Steve, despite his questionable lifestyle, has been a devoted son. Regretfully, he has moved Julia to a nursing home. She has full-blown Alzheimer’s and there is no way, no how, he is going to let Lou see her or try to make his peace with her. Steve sees Lou’s visit as more about Lou than about Julia. One also suspects he would rather that Lou keep the glowing but dim memory unsullied. Ultimately all three do make the visit. Frank, ever the peacemaker has made it happen. No surprise, Julia does not recognize her son Steve, let alone Lou. Gentle Frank is the only one she connects with, although one senses it is for his warm and gentle spirit, not their shared past.

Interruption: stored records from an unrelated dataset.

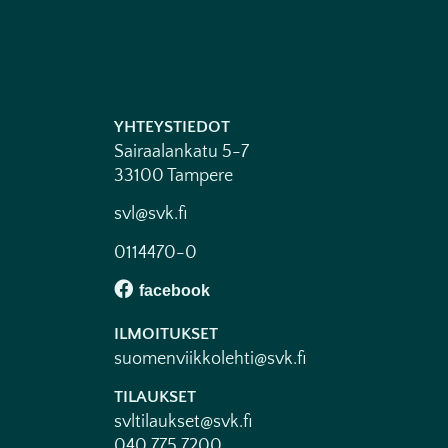
YHTEYSTIEDOT
Sairaalankatu 5-7
33100 Tampere
svl@svk.fi
0114470-0
ILMOITUKSET
suomenviikkolehti@svk.fi
TILAUKSET
svltilaukset@svk.fi
040 775 7200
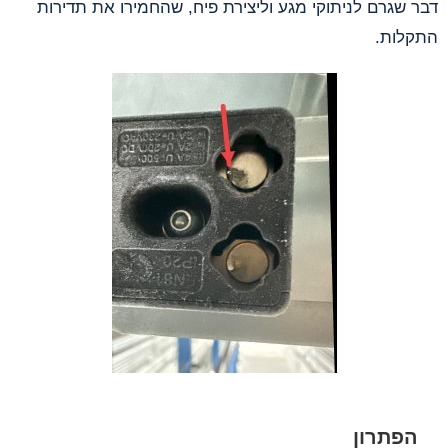
דבר שגרם לניתוקי מגע וליצירת פיח, שהחמירו את תדירות
התקלות.
הפתרון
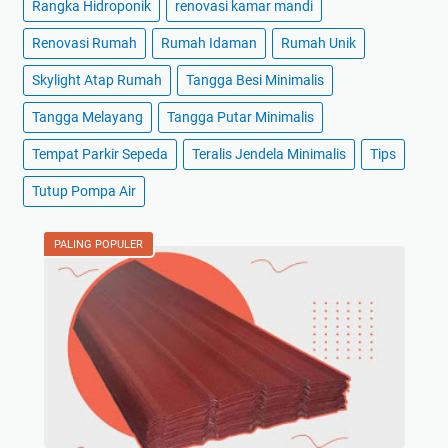
Rangka Hidroponik
renovasi kamar mandi
Renovasi Rumah
Rumah Idaman
Rumah Unik
Skylight Atap Rumah
Tangga Besi Minimalis
Tangga Melayang
Tangga Putar Minimalis
Tempat Parkir Sepeda
Teralis Jendela Minimalis
Tips
Tutup Pompa Air
PALING POPULER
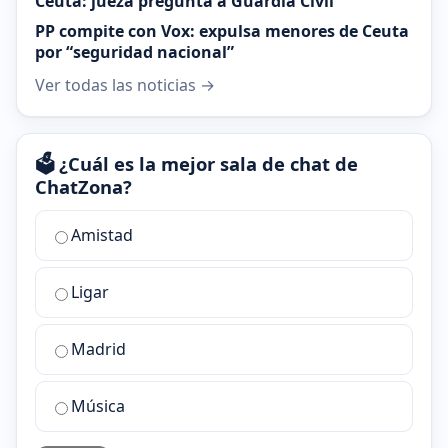
Ceuta: jueza pregunta a Guardia Civil
PP compite con Vox: expulsa menores de Ceuta
por “seguridad nacional”
Ver todas las noticias →
🗳️ ¿Cuál es la mejor sala de chat de
ChatZona?
¿Cuál
Amistad
es
la
Ligar
mejor
sala
de
Madrid
chat
de
Música
ChatZona?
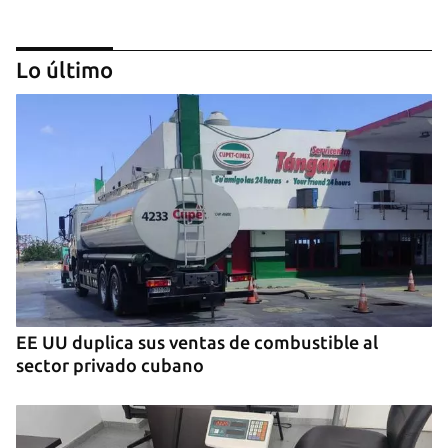
Lo último
MIAMI
La hija de un diplomático castrista expulsado de
EE UU en 2003 está bajo custodia del ICE
EE UU duplica sus ventas de combustible al
sector privado cubano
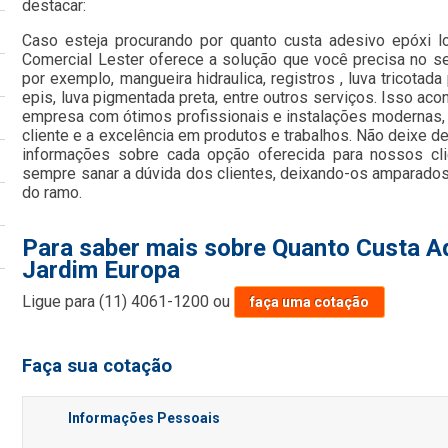
destacar:
Caso esteja procurando por quanto custa adesivo epóxi lo
Comercial Lester oferece a solução que você precisa no s
por exemplo, mangueira hidraulica, registros , luva tricotada
epis, luva pigmentada preta, entre outros serviços. Isso ac
empresa com ótimos profissionais e instalações modernas,
cliente e a excelência em produtos e trabalhos. Não deixe de
informações sobre cada opção oferecida para nossos cl
sempre sanar a dúvida dos clientes, deixando-os amparado
do ramo.
Para saber mais sobre Quanto Custa Ad
Jardim Europa
Ligue para
(11) 4061-1200
ou
faça uma cotação
Faça sua cotação
Informações Pessoais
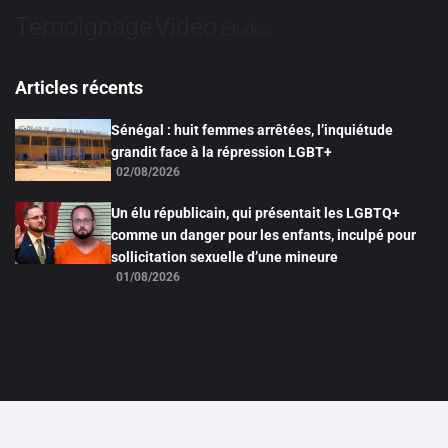
Vidéo
Témoignage
Études
Articles récents
Sénégal : huit femmes arrêtées, l’inquiétude
grandit face à la répression LGBT+
02/08/2026
Un élu républicain, qui présentait les LGBTQ+
comme un danger pour les enfants, inculpé pour
sollicitation sexuelle d’une mineure
01/08/2026
Mentions légales
Politique de confidentialité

This is a story for a select audience. Playwright Vince Melocchi has tapped into the essence of the disease; it is hard not to think that he has had firsthand experience caring for someone whose body remains but whose memory and personality have flown. He also has a finely tuned ear for the language of this working-class, rough-on-the-edges community, although the first act seemed more like a work in progress.

It was not until the second act that I found “Julia” compelling. Perhaps because Roses Prichard gives a wonderful performance as the feisty but vacant Julia. Seemingly fragile she strikes out with convincing force and a compelling mix of fear and deluded self-assurance. Lou is ready to flee and Steve would be happy to have him gone, but Frank, ever the peacemaker, does not let Lou go. He instructs Lou to “be in the moment” with Julia then leaves helpless Lou to figure it out alone in the room with Julia. Only late in the scene is it clear that Frank, too, loved Julia but could not act upon it as a black man in the 1950s. Anderson’s subtly nuanced performance slowly demonstrates Frank’s own unexpressed love as he shows Lou what he means by this instruction.

Does learning to be gentle with the Julia of the present tense and getting to hold her at the dance in the nursing home’s common room (whether or not she knows who is holding her) constitute living happily ever after? Maybe so, if “ever after” is six months at best. I generally do not want my theater through that Vaseline-covered lens, but in this case, Melocchi has taken so long for me to want to focus on his characters that I think I will go back to my own handsome Dorians in the original Kodachrome.